And head-shaking members of the legal community began referring to the high-dollar Haynes as a miracle worker. Others less charitable acknowledge him as a legal gunslinger. Several years ago, one judge split the difference, calling Haynes a "charming little jerk."
Retired Associated Press reporter Mike Cochran, who covered each of the Davis trials and later wrote the definitive book on the saga, calls Haynes "as good a courtroom lawyer as I've ever seen." No small praise from a man who has seen the likes of the legal icon Melvin Belli in action as he defended Lee Harvey Oswald's killer, Jack Ruby.
"Racehorse has this charisma and showmanship that just takes over the courtroom the minute he walks in," Cochran says. "The guy is spellbinding. And he's tough as a floor safe."
Veteran Fort Worth defense attorney Jack Strickland, who prosecuted the Davis murder-solicitation case, is not so generous. Still, he admits a grudging respect for his old adversary. "I think Haynes is an exceptional lawyer," he says, "but that's not to say I agreed with the tactics he used in the Davis case, trashing the victim [Priscilla Davis] the way he did. There's no question we really went at each other, and there were definitely hard feelings when the case was over."
Time, however, has thawed the relationship. "We've seen each other on social occasions a few times," Strickland says, "and even served as co-counsel on a drug case a few years ago.
"Richard is bright, as fast on his feet as anyone I've ever seen, and has a phenomenal memory. And he's always prepared.
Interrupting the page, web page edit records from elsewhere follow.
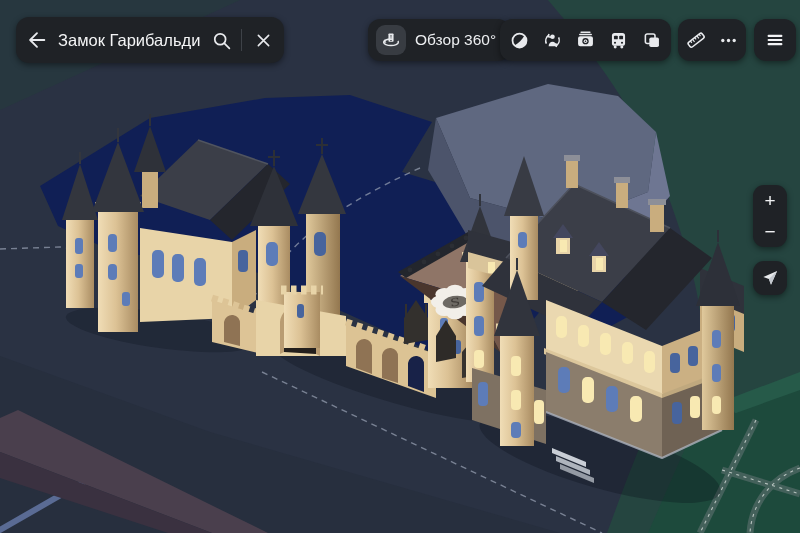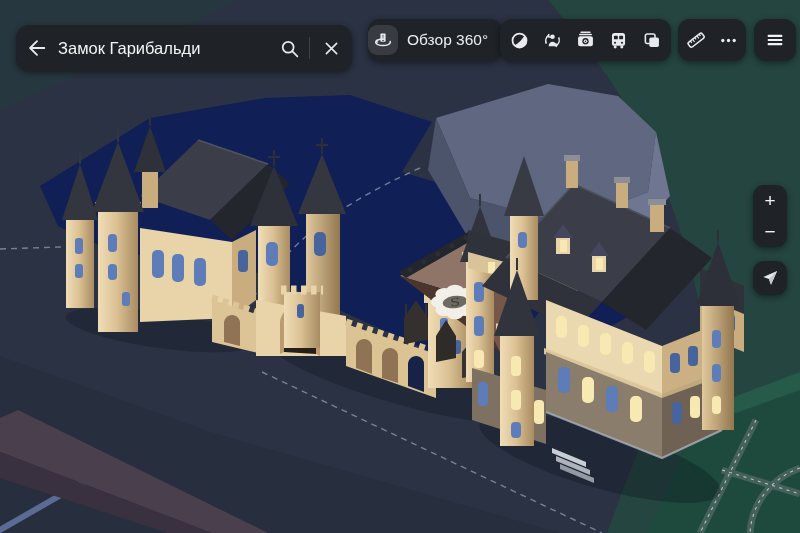--- a/index.html
+++ b/index.html
@@ -7,8 +7,8 @@
          font-family:"Liberation Sans",sans-serif;}
   .map{position:absolute;inset:0;display:block;cursor:grab;}
   
-  .searchbox{position:absolute;left:16px;top:17px;width:336px;height:46px;background:#1f2226;
-             border-radius:13px;display:flex;align-items:center;box-shadow:0 2px 6px rgba(0,0,0,.45);margin-top:8px;}
+  .searchbox{position:absolute;left:16px;top:17px;width:268px;height:46px;background:#1f2226;
+             border-radius:13px;display:flex;align-items:center;box-shadow:0 2px 6px rgba(0,0,0,.45);}
   .query{flex:1;min-width:0;background:transparent;border:0;outline:0;color:#f4f5f6;
          font-size:16.5px;font-family:"Liberation Sans",sans-serif;padding:0;}
   .ibtn{background:none;border:0;color:#e8eaed;height:100%;width:42px;display:flex;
Having said that, he's also a man who can stand in front of a jury and say the most outrageous things imaginable, and somehow manage to keep a straight face while doing so."
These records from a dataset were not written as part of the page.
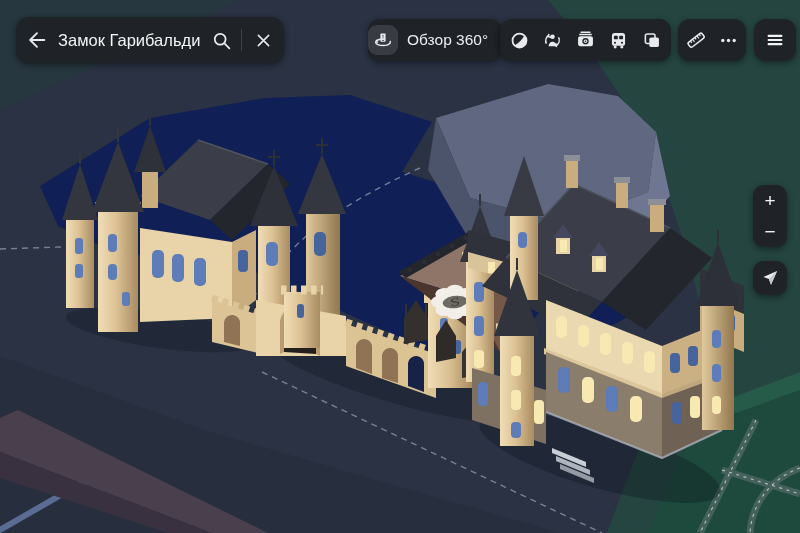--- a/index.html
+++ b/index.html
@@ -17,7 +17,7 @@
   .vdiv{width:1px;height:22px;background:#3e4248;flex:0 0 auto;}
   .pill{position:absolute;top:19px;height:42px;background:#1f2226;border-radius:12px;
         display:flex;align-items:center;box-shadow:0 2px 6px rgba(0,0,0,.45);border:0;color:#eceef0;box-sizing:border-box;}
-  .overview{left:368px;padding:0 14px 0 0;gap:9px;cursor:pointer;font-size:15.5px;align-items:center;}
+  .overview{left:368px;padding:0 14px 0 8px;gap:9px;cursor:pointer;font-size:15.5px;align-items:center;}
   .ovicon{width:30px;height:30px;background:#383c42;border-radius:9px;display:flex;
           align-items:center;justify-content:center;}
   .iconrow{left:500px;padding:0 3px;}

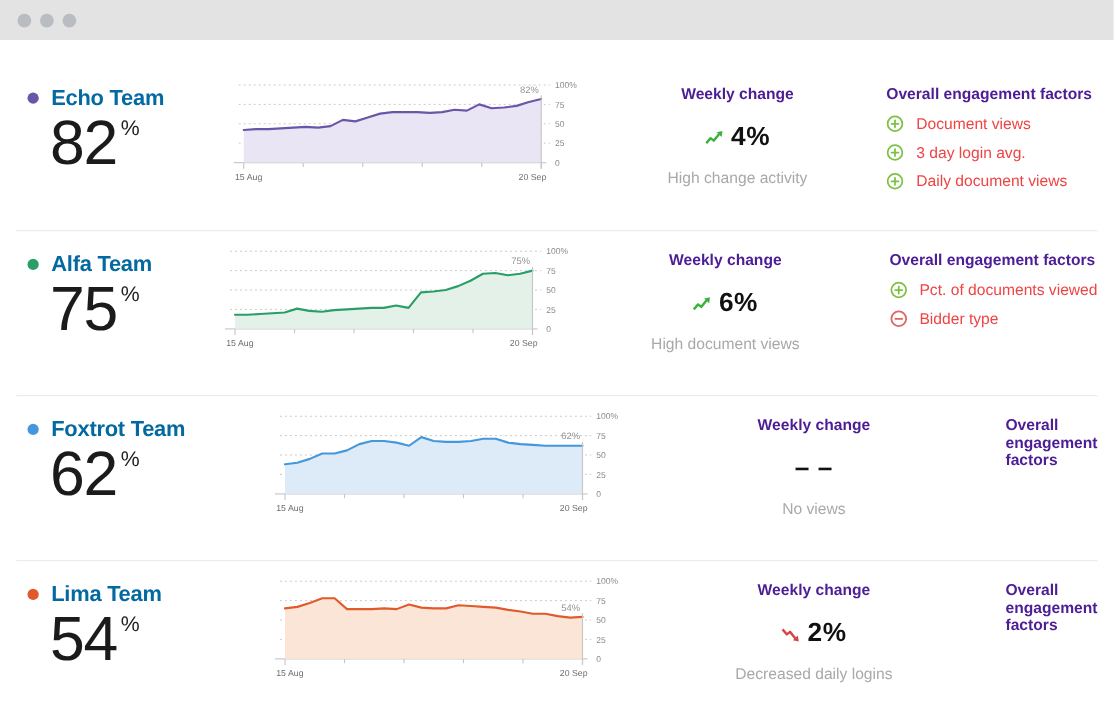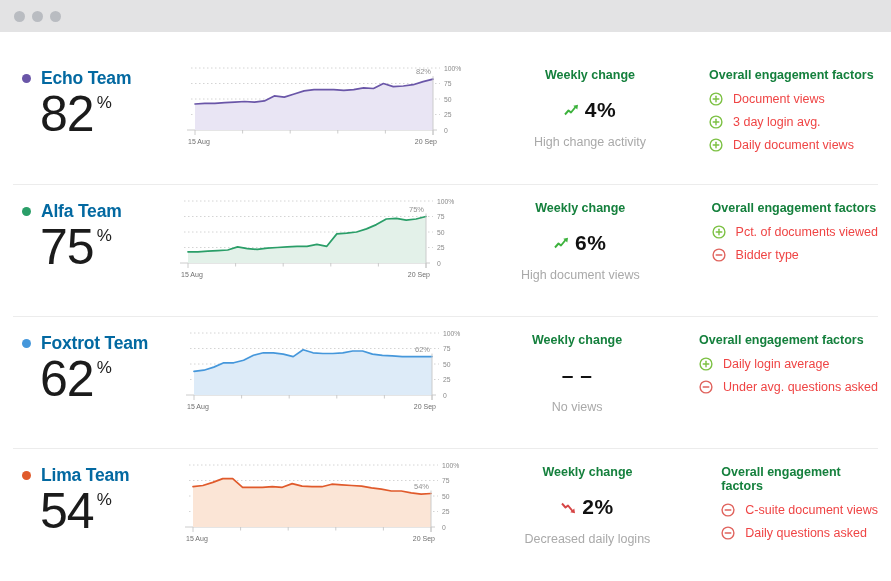--- a/index.html
+++ b/index.html
@@ -21,7 +21,7 @@
   .chart-col{width:300px;box-sizing:border-box;padding-top:0;}
   svg.spark{width:285px;height:86px;display:block;}
   .weekly-col{width:195px;box-sizing:border-box;text-align:center;padding-top:4px;padding-left:15px;}
-  .col-header{font-size:12.5px;font-weight:700;color:#15803d;}
+  .col-header{font-size:12.5px;font-weight:700;color:#4c1d95;}
   .weekly-value{margin-top:15px;height:26px;font-size:21px;font-weight:700;color:#111;
     display:flex;justify-content:center;align-items:center;gap:6px;letter-spacing:0.5px;}
   .weekly-note{margin-top:12px;font-size:12.5px;color:#a9a9a9;}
The historic Davis case, Strickland admits, brought out the worst in a lot of people. "On both sides," he admits. At one point, the former assistant district attorney even publicly suggested that Haynes and his team of attorneys had crossed the line from advocates and become accomplices to the crime with which their client was charged.
Interestingly, it is no longer the personal wars or courtroom tactics or even brilliant examination of witnesses that come to mind as Haynes reflects on the milestone events of the Davis trial. Rather, it is an angry and tearful late-night call that came from his wife, Naomi, to whom he's been married for 53 years and delights in referring to as "the widow Haynes."
"She'd just had the flowerbeds landscaped," he recalls, "and my two Rhodesian ridgebacks had gotten in them and torn them all to hell. I said something like, 'Darlin', I'm up here [in Amarillo] trying the Super Bowl of capital murder cases, and you're calling me about the dogs tearing up the flowerbeds? I don't have time right now to worry about that. If it'll make you feel any better, just get a pistol and shoot the sons-a-bitches.'
"Well, all that did was cause her to cry harder and get even madder. She said, 'That's just like you. I'm here alone. I need somebody to talk to, and you're only interested in your stupid trial.' I could tell she was really steamed. So, I said, 'You're absolutely right. I apologize. I'm dead wrong. Put the dogs on the phone and I'll talk to them.'"
In the early '80s, a former Dairy Queen waitress named Vickie Daniel was charged with killing her husband, Price Daniel Jr. The fact the victim was not only the former speaker of the Texas House but the son of Price Daniel Sr., one of the most popular governors in the state's history, fueled a gossip firestorm in the little East Texas community of Liberty. Racehorse was summoned. Even before the murder trial, he would have to defend Daniel in a lengthy and raunchy battle against her rich and powerful in-laws for custody of her children. When, finally, his case had been laid out and Haynes rose to present his closing argument in the historic Liberty County courthouse, a triumphant marching song suddenly began to filter through the open windows.
"The high school band was practicing nearby," Haynes recalls, "and it was nothing more than happenstance that it struck up the 'William Tell Overture' just as I got ready to address the jury. The prosecutor jumped out of his chair and objected, saying I had orchestrated the whole thing. I explained to the judge that I didn't--but if I hadn't been dumber than a bucket of hair, I'd have certainly given it some thought."